*Metin alıntısı*
AKP hükümetinin uyguladığı ekonomi politikaları halkın çok büyük kesimini Türkiye ve hatta dünya tarihinde görülmemiş bir hızla yoksullaştırıyor, yoksunlaştırıyor. Yoksullaşan halk kesimlerinin başında da emekliler ve çeşitli nedenlerle (dul ve yetimler, malul, iş göremez vb.) SGK’dan aylık alanlar geliyor.
Türkiye’de 10 milyon 250 bini yaşlılık (emeklilik), 4 milyon 150 bini dul ve yetim, geri kalanı da malullük ve iş göremezlik aylığı alanlar olmak üzere yaklaşık 14 milyon 726 bin kişi SGK’dan aldığı aylıkla geçiniyor (SGK İstatistikleri, Mayıs 2023). SGK’dan ödenen aylıklara, -yıl sonu enflasyonu Merkez Bankası tarafından yüzde 58 olarak açıklandığı bir dönemde- sadece yüzde 25 artış yapıldı. Seçim öncesinde en düşük emekli aylığı 7 bin 500 TL’ye çıkarılırken bu artış kök ücretlere yansıtılmadığı ve Temmuz’dan geçerli olacak artışın sadece kök ücretlere yapılması nedeniyle işçi ve BAĞ-KUR emeklileriyle malullük ve iş göremezlik geliri alanların önemli bir kısmının ücretleri neredeyse hiç artmadı. Böylece 15 milyona yakın yurttaşın önemli bölümünün geliri, Türk İş’in -TÜİK’in gerçek fiyat artışların çok gerisinde kalan enflasyon verilerine dayanan hesaplarda bile- Temmuz 2023 için 12 bin 658 TL olarak açıkladığı açlık sınırının neredeyse yarısı, 37 bin 974 TL olan yoksulluk sınırının ise beşte biri seviyesinde kaldı.

*Gösterilen veriler*
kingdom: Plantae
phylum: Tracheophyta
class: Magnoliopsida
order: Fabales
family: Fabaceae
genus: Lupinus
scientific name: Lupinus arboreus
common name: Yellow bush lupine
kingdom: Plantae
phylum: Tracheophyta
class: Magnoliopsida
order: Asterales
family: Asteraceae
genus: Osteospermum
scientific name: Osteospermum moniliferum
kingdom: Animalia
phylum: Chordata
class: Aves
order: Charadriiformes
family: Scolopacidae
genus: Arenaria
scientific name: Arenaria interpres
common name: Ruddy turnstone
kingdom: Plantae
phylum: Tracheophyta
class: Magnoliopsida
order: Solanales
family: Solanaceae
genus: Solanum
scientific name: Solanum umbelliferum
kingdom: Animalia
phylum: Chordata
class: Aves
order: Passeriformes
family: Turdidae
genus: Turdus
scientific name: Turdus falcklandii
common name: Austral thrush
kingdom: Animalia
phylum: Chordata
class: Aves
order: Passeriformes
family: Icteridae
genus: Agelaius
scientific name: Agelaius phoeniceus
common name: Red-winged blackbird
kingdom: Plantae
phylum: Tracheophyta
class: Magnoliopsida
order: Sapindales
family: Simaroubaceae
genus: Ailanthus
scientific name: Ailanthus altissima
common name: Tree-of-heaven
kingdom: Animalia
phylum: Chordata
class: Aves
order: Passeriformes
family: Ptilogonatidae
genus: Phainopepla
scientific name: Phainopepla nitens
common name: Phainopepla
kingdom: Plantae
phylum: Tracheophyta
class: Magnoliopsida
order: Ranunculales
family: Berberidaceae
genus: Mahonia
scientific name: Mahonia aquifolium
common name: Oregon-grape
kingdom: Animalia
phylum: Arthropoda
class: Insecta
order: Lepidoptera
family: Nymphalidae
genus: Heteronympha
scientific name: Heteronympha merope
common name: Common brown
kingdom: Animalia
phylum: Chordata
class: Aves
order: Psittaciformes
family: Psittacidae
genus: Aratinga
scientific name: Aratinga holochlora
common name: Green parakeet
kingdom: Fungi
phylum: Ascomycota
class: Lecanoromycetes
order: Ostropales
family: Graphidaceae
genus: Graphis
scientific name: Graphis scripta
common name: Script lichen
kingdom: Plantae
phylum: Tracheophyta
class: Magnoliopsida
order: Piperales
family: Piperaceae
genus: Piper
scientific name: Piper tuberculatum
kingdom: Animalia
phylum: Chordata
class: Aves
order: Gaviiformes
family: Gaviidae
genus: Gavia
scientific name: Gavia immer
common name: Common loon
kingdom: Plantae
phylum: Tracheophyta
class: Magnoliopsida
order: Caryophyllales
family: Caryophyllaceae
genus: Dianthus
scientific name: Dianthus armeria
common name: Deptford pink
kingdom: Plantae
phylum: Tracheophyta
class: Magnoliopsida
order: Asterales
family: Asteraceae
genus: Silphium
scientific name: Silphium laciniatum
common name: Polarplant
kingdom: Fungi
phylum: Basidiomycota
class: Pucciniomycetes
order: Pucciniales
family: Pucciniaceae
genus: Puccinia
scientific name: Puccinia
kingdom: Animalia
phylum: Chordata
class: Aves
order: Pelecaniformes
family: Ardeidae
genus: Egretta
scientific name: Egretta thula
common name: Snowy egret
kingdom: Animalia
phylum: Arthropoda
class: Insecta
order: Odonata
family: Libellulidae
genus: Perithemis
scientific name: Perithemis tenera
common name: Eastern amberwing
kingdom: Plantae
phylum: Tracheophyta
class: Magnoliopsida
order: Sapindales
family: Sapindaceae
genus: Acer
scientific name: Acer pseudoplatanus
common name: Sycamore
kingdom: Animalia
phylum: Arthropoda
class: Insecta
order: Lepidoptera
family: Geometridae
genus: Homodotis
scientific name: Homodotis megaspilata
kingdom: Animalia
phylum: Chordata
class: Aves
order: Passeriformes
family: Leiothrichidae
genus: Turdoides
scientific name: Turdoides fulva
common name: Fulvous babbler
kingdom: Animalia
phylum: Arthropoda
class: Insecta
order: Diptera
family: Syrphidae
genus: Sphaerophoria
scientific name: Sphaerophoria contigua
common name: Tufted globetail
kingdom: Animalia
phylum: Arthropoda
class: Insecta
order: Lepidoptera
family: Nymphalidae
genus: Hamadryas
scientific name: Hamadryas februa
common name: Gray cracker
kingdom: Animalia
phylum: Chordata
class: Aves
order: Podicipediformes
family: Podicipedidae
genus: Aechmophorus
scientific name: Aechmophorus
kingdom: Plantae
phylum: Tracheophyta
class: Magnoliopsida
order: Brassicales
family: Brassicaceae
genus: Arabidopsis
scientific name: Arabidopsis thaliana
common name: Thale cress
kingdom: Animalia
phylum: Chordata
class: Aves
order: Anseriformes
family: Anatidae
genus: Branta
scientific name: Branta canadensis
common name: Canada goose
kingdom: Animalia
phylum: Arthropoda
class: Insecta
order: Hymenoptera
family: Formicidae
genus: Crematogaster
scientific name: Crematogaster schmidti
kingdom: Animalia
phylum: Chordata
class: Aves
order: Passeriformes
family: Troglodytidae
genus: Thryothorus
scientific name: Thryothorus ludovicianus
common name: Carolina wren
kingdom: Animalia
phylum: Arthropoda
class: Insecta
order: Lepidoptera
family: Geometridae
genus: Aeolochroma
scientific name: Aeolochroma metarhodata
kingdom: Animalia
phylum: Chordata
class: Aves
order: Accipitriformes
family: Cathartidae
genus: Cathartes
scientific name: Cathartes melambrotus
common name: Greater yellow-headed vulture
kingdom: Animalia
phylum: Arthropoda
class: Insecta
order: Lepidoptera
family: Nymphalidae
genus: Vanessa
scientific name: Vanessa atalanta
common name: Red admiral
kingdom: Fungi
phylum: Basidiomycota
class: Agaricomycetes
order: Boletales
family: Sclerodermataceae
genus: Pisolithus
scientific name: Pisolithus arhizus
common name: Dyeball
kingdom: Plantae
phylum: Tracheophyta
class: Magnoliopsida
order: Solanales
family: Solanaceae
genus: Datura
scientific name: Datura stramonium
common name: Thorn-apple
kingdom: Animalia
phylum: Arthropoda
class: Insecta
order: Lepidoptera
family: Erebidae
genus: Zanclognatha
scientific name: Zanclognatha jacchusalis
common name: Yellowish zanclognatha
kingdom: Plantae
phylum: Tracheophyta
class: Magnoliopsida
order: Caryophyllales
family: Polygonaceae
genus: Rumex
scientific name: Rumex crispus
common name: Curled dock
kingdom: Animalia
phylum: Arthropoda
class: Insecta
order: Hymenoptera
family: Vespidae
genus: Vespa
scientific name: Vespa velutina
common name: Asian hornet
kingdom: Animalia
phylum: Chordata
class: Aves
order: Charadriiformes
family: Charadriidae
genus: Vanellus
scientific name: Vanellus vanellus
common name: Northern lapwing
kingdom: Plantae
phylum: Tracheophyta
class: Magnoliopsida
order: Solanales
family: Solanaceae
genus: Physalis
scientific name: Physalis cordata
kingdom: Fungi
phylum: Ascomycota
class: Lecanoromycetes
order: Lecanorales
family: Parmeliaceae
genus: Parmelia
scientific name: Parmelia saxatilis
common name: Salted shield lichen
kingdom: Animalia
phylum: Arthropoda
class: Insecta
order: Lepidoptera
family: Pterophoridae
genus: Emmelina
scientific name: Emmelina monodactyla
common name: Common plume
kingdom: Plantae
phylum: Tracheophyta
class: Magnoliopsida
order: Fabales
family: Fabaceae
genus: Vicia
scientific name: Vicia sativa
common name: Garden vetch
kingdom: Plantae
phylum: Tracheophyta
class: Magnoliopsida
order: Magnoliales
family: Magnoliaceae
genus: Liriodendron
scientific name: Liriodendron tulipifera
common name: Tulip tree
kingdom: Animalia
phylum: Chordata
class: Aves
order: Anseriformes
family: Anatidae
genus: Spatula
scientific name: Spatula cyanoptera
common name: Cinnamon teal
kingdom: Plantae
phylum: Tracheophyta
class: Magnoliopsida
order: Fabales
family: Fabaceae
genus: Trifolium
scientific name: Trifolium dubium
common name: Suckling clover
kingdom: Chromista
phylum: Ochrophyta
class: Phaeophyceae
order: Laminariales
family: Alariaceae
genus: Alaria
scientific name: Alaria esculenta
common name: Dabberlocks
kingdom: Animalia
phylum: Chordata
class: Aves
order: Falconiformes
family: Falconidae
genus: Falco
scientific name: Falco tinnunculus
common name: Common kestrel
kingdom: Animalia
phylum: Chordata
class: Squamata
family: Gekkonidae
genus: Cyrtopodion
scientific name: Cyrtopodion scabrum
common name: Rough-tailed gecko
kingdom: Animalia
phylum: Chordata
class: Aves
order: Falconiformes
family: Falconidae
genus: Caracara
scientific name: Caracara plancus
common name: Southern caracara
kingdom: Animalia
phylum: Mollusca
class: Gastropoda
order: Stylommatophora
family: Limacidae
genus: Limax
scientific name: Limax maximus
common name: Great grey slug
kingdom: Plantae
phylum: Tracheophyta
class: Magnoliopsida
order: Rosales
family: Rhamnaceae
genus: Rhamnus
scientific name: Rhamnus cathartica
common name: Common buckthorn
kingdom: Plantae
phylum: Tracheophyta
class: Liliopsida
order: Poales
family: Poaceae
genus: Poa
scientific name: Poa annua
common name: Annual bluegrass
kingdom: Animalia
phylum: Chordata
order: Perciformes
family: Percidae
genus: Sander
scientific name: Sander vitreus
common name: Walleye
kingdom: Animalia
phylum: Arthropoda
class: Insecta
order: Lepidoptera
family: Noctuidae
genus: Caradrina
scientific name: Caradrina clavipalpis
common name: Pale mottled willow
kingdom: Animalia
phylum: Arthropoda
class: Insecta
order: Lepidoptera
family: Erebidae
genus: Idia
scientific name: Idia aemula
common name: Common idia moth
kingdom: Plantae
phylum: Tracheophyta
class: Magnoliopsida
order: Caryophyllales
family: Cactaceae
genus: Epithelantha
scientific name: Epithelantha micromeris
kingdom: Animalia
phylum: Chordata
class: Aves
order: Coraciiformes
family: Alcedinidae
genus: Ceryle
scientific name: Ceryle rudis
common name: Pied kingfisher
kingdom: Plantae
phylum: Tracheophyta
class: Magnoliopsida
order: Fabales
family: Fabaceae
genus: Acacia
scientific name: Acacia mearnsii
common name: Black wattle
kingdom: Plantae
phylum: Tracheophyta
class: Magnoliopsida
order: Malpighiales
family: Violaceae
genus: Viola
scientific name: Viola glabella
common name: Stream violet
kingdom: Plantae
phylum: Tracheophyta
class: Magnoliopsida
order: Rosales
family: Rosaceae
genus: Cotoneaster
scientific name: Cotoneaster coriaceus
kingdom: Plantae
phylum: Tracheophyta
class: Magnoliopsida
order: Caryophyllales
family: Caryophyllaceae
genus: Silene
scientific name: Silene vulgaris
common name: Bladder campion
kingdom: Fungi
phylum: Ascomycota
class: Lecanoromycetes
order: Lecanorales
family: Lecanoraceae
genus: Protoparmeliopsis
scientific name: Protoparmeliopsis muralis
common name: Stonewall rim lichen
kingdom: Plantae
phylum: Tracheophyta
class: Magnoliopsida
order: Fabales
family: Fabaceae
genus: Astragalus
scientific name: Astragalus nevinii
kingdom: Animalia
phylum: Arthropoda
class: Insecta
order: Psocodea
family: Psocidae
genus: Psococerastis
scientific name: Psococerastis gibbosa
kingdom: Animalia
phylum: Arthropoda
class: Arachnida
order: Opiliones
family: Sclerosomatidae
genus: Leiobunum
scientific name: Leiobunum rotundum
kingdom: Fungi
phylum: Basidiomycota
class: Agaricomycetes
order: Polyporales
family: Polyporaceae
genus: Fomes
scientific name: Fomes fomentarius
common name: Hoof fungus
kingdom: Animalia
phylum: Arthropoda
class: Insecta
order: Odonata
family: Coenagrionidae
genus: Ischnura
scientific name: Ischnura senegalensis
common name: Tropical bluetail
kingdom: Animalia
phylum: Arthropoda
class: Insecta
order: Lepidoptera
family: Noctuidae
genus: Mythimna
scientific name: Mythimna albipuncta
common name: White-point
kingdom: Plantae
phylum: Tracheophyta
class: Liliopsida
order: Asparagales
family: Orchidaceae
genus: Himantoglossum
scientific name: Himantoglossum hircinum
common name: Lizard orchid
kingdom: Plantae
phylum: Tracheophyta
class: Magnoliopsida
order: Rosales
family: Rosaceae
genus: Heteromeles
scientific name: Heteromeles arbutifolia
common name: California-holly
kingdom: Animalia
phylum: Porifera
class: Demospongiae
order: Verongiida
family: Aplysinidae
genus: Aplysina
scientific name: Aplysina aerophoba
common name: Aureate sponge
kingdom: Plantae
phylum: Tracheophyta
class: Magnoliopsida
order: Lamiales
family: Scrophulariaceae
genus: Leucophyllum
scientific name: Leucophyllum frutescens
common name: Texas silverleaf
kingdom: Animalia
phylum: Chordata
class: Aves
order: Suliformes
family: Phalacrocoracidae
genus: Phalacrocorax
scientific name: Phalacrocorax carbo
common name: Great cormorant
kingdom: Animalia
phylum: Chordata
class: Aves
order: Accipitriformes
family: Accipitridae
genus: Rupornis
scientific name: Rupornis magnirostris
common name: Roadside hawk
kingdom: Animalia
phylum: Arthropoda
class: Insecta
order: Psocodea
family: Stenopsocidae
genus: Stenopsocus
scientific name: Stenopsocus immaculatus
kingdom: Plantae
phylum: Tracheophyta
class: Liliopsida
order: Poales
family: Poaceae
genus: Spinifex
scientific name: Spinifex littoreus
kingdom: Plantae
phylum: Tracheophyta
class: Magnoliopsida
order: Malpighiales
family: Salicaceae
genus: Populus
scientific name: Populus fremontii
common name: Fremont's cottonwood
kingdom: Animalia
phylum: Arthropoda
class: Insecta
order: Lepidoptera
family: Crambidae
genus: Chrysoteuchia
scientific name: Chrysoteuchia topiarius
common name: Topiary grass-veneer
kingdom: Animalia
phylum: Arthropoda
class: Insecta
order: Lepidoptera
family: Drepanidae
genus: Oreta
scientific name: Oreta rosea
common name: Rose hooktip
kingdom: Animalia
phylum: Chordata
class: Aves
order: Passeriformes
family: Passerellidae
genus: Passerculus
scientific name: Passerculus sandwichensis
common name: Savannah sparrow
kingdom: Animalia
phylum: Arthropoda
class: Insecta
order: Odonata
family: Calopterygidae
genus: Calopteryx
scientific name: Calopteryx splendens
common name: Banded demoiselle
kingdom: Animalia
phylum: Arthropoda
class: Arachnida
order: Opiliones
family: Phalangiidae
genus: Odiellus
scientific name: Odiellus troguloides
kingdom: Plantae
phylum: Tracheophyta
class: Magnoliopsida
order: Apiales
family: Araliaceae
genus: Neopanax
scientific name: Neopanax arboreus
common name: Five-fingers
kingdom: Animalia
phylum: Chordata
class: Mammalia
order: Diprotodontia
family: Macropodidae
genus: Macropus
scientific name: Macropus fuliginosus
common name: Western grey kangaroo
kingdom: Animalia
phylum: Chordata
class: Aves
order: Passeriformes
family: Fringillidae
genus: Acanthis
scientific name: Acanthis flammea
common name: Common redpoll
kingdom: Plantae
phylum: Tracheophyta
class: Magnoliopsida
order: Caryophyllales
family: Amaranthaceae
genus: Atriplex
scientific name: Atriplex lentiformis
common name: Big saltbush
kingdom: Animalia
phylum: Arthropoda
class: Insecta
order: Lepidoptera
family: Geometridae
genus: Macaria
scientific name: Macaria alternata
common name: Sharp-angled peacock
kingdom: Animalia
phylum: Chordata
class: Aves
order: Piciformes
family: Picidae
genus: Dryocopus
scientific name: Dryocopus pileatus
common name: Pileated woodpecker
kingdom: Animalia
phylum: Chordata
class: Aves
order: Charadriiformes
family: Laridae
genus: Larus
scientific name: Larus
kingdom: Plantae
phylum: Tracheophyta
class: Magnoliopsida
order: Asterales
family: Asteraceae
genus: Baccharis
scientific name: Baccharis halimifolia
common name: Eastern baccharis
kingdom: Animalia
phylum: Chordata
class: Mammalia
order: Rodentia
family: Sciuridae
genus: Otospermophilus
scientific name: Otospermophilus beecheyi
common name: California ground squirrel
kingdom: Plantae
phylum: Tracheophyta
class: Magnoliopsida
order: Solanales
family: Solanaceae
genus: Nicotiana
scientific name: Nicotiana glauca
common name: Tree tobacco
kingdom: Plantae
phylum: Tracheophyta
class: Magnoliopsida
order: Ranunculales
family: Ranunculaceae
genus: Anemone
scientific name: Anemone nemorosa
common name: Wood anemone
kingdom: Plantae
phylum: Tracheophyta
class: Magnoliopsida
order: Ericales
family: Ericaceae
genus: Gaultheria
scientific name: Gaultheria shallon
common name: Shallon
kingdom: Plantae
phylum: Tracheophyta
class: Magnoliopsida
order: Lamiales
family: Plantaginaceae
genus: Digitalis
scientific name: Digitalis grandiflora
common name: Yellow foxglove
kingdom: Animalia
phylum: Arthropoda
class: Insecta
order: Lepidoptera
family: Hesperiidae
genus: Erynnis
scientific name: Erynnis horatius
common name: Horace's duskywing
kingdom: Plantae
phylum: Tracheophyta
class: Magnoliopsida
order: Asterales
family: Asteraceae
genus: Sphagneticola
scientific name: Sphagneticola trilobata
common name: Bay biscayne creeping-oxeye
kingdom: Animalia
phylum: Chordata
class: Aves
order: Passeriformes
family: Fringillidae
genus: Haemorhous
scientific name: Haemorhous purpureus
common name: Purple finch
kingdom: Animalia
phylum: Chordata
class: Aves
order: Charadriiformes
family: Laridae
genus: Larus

*Problem tanımı*
Emeklilerin ve SGK'dan aylık alanların yoksullaşmasını anlatan metni kaldığı yerden sürdürün.

*Yanıt aşağıda*
Yaşlılık ve diğer nedenlerle gelir elde edecek bir işte çalışamadığı için “iş başında olduğu dönemlerde ödediği primlerin karşılığı olarak” SGK’dan aldığı gelirle geçinen milyonlarca yurttaşın açlığa sefalete terk edilmiş olmasının ardında işverenden prim toplanmaması, toplanan primlerin başka amaçlarla kullanılması gibi nedenler var. Bunun yanı sıra genel bütçenin sosyal güvenlik harcamaları yerine silahlanmaya, sarayın ihtişamına ve geçilmeyen yollar, köprüler ile şehir hastaneleri vb. vasıtasıyla sermayeye aktarılmış olması da emeklilerin açlığa ve sefalete terkedilmesinin sebepleri arasında sayılabilir.
Emeklilere sefaletin reva görülmesinin -üzerinde fazlaca durulmayan- bir başka nedeni daha var: O da genel bütçe üzerinde “yük” olarak görülen sosyal güvenliğin -sağlık sistemi gibi- kamusal bir hizmet olmaktan çıkarılıp tamamen piyasalaştırılmak istenmesi. Sosyal Güvenlik Sistemi’nin bütçe üzerinde “yük” oluşturduğu söylemi neoliberal politikaların Türkiye’de benimsendiği 24 Ocak 1980 kararlarından bu yana gündemdedir. Aradan geçen 43 yılda gerek Dünya Bankası, IMF, Dünya Ticaret Örgütü, AB gibi kapitalizmin küresel kurumları gerekse TÜSİAD, MÜSİAD, TİSK gibi ulusal sermaye örgütleri emekli aylıklarının -sadece- ödenen primlerle finanse edilmesi ve özel emeklilik sistemlerinin yaygınlaştırılması için yasal düzenlemelerin gerçekleştirilmesi için siyasi iktidarlar üzerinde baskı kurmuşlardır.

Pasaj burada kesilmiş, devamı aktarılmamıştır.